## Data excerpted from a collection

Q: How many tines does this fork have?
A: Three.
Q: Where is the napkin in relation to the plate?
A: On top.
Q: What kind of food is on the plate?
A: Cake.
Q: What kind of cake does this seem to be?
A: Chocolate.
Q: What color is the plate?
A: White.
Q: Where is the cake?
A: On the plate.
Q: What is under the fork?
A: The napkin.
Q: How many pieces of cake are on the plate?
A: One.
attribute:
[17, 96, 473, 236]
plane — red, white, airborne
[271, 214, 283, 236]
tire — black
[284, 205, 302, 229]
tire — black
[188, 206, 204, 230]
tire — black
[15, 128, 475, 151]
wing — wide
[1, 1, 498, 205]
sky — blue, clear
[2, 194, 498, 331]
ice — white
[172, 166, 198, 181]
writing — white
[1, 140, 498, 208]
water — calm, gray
* * *
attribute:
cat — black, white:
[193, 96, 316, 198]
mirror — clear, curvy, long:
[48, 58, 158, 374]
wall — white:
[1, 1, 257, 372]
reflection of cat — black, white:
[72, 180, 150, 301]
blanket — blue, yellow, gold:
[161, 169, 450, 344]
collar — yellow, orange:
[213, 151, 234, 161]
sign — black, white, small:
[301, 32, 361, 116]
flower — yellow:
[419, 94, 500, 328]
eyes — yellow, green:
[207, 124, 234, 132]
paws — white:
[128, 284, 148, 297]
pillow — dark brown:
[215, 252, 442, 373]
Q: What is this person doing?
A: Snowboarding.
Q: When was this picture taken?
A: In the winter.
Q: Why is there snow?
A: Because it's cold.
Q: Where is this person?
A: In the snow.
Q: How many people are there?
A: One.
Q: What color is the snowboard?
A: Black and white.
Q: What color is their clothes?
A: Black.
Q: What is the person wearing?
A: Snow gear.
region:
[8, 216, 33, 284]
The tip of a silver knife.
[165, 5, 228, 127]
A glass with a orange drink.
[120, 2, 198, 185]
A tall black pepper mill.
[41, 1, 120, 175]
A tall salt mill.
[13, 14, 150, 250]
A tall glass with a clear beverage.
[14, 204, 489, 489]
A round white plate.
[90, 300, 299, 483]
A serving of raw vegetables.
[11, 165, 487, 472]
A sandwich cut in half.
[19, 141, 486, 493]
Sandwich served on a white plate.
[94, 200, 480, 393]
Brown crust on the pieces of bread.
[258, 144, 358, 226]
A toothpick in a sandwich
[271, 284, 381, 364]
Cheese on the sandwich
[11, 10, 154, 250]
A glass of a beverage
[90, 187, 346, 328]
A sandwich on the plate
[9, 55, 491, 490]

## Problem statement
Count how many lines of the data above contain the word "kind", treating uppercase and lowercase letters as different. Reply with the number only.

## Response to the exercise
2